Figure 8.

USP32 knockout inhibits tumor progression in vitro and in vivo. Colony formation assay was performed for (A) MCF7 mock, MCF7_USP32KO, MCF7KO_ReconWT, and MCF7KO_ReconCA cells; (B) BT474 mock, BT474_USP32KO, BT474KO_ReconWT, and BT474KO_ReconCA cells treated with either DMSO or 5 nM of YM155 for 14-days. The number of colonies was quantified and is presented graphically.
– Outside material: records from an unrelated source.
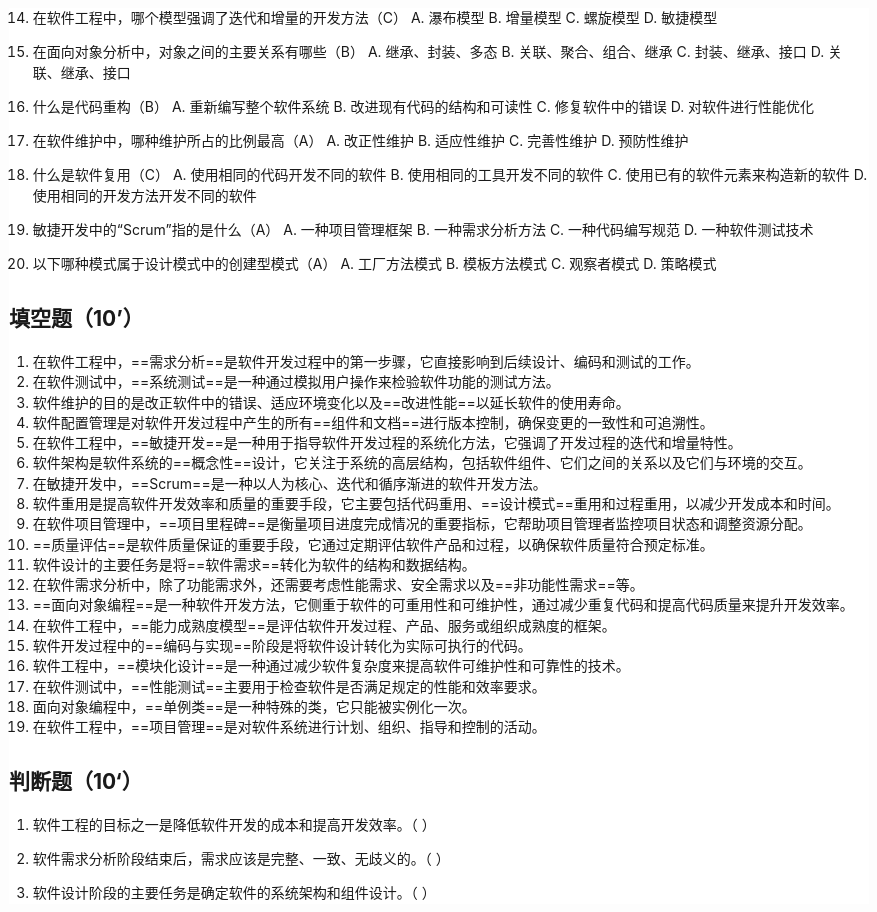 14. 在软件工程中，哪个模型强调了迭代和增量的开发方法（C）
    A. 瀑布模型   B. 增量模型    C. 螺旋模型     D. 敏捷模型

15. 在面向对象分析中，对象之间的主要关系有哪些（B）
    A. 继承、封装、多态     B. 关联、聚合、组合、继承
    C. 封装、继承、接口     D. 关联、继承、接口

16. 什么是代码重构（B）
    A. 重新编写整个软件系统       B. 改进现有代码的结构和可读性
    C. 修复软件中的错误           D. 对软件进行性能优化

17. 在软件维护中，哪种维护所占的比例最高（A）
    A. 改正性维护  B. 适应性维护  C. 完善性维护  D. 预防性维护

18. 什么是软件复用（C）
    A. 使用相同的代码开发不同的软件      B. 使用相同的工具开发不同的软件
    C. 使用已有的软件元素来构造新的软件  D. 使用相同的开发方法开发不同的软件

19. 敏捷开发中的“Scrum”指的是什么（A）
    A. 一种项目管理框架       B. 一种需求分析方法
    C. 一种代码编写规范       D. 一种软件测试技术

20. 以下哪种模式属于设计模式中的创建型模式（A）
    A. 工厂方法模式   B. 模板方法模式     C. 观察者模式   D. 策略模式

## 填空题（10’）

1. 在软件工程中，==需求分析==是软件开发过程中的第一步骤，它直接影响到后续设计、编码和测试的工作。
2. 在软件测试中，==系统测试==是一种通过模拟用户操作来检验软件功能的测试方法。
3. 软件维护的目的是改正软件中的错误、适应环境变化以及==改进性能==以延长软件的使用寿命。
4. 软件配置管理是对软件开发过程中产生的所有==组件和文档==进行版本控制，确保变更的一致性和可追溯性。
5. 在软件工程中，==敏捷开发==是一种用于指导软件开发过程的系统化方法，它强调了开发过程的迭代和增量特性。
6. 软件架构是软件系统的==概念性==设计，它关注于系统的高层结构，包括软件组件、它们之间的关系以及它们与环境的交互。
7. 在敏捷开发中，==Scrum==是一种以人为核心、迭代和循序渐进的软件开发方法。
8. 软件重用是提高软件开发效率和质量的重要手段，它主要包括代码重用、==设计模式==重用和过程重用，以减少开发成本和时间。
9. 在软件项目管理中，==项目里程碑==是衡量项目进度完成情况的重要指标，它帮助项目管理者监控项目状态和调整资源分配。
10. ==质量评估==是软件质量保证的重要手段，它通过定期评估软件产品和过程，以确保软件质量符合预定标准。
11. 软件设计的主要任务是将==软件需求==转化为软件的结构和数据结构。
12. 在软件需求分析中，除了功能需求外，还需要考虑性能需求、安全需求以及==非功能性需求==等。
13. ==面向对象编程==是一种软件开发方法，它侧重于软件的可重用性和可维护性，通过减少重复代码和提高代码质量来提升开发效率。
14. 在软件工程中，==能力成熟度模型==是评估软件开发过程、产品、服务或组织成熟度的框架。
15. 软件开发过程中的==编码与实现==阶段是将软件设计转化为实际可执行的代码。
16. 软件工程中，==模块化设计==是一种通过减少软件复杂度来提高软件可维护性和可靠性的技术。
17. 在软件测试中，==性能测试==主要用于检查软件是否满足规定的性能和效率要求。
18. 面向对象编程中，==单例类==是一种特殊的类，它只能被实例化一次。
20. 在软件工程中，==项目管理==是对软件系统进行计划、组织、指导和控制的活动。

## 判断题（10‘）

1. 软件工程的目标之一是降低软件开发的成本和提高开发效率。（   ）

2. 软件需求分析阶段结束后，需求应该是完整、一致、无歧义的。（   ）

3. 软件设计阶段的主要任务是确定软件的系统架构和组件设计。（   ）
Data are presented as the mean and standard deviation of three independent experiments. (C-D) Transwell cell migration assays were performed for the indicated cells treated with either DMSO or 50 nM YM155 for 24 h. Migrated cells were quantified using ImageJ. Data are presented as the mean and standard deviation of three independent experiments. (E-F) Transwell cell-invasion assays were performed for the indicated cells treated with either DMSO or 50 nM YM155 for 24 h. Invaded cells were quantified using ImageJ. Data are presented as the mean and standard deviation of three independent experiments. The number of invaded cells per field was quantified and represented graphically (right panels). (G) MCF7 wild-type and USP32 KO cell lines were prepared and subcutaneously injected into the right flank of NSG nude mice (n = 5). At day 7, mice were randomized into four groups as indicated and intraperitoneally injected with either saline (vehicle) or YM155 (7.5 mg/kg) twice in a week. Tumor volumes were recorded and stored for IHC experiments. The bottom panel shows the tumors excised from the mice after the experiment. (H) Tumor volume was measured every other day and is presented graphically. Data are presented as the mean and standard deviation (n = 5). Two-way ANOVA followed by Tukey's post hoc test was used and P values are as indicated. (I) Xenograft tumor tissues were sectioned and embedded in paraffin. Immunohistochemical analysis was performed with the indicated antibodies. Scale bar = 50 µm.